By John Yaukey | GNS

Updated April 2, 11:25 a.m.

WASHINGTON - The ground campaign for Baghdad is at hand.

The Army's 3rd Infantry Division clashed Tuesday with Iraq's vaunted Republican Guard near Karbala, 50 miles southwest of Baghdad, in the first major ground assault against the troops charged with defending Baghdad. As of late Tuesday evening, the Pentagon had not released a casualty report.

The 3rd Infantry, moving north along the Euphrates River, engaged one of the Republican Guards' top units, the Medina Division, which had been positioned to defend the southern approach to Baghdad.

Air Force Gen. Richard Myers, chairman of the Joint Chiefs of Staff, said the Medina Division has been weakened by massive bombing raids to less than 50 percent capability.
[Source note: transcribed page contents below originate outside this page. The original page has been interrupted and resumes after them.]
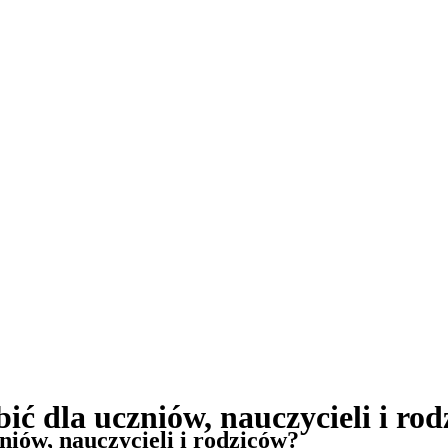
ć dla uczniów, nauczycieli i ro
iów, nauczycieli i rodziców?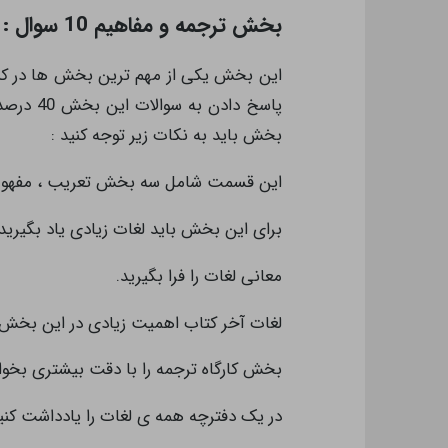
بخش ترجمه و مفاهیم 10 سوال :
پاسخ داد
بخش باید به نکات زیر توجه کنید :
این قسمت شامل سه بخش تعریب ، مفهومی
برای این بخش باید لغات زیادی یاد بگیرید.
معانی لغات را فرا بگیرید.
لغات آخر کتاب اهمیت زیادی در این بخش د
بخش کارگاه ترجمه را با دقت بیشتری بخوان
در یک دفترچه همه ی لغات را یادداشت کنید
The Medina Division distinguished itself as one of Iraq's fiercest units in 1986 defending the southern port city of Basra from Iranian forces after they invaded the Al Faw peninsula.

The hope is that Iraq's Medina Division can be smashed before it can retreat to Baghdad where coalition forces potentially face a brutal urban battle that could drag on for weeks.

Coalition forces may also have to take on the Republican Guard's elite Nebuchadnezzar and Hammarabi divisions before entering Baghdad. Some of the half dozen Republican Guard divisions were being moved this week in preparation for a coalition assault on Baghdad. Before the ground fighting began near Karbala, Defense Secretary Donald Rumsfeld said "the circle is closing" around Baghdad.

Earlier Tuesday, U.S. warplanes bombed Baghdad and its southern suburbs.

"These attacks were intended to create vulnerabilities in the Republican Guard defenses, and also to isolate the remaining pockets of resistance for destruction at a time of our choosing,'' Army Brig. Gen. Vincent Brooks told reporters in Doha, Qatar.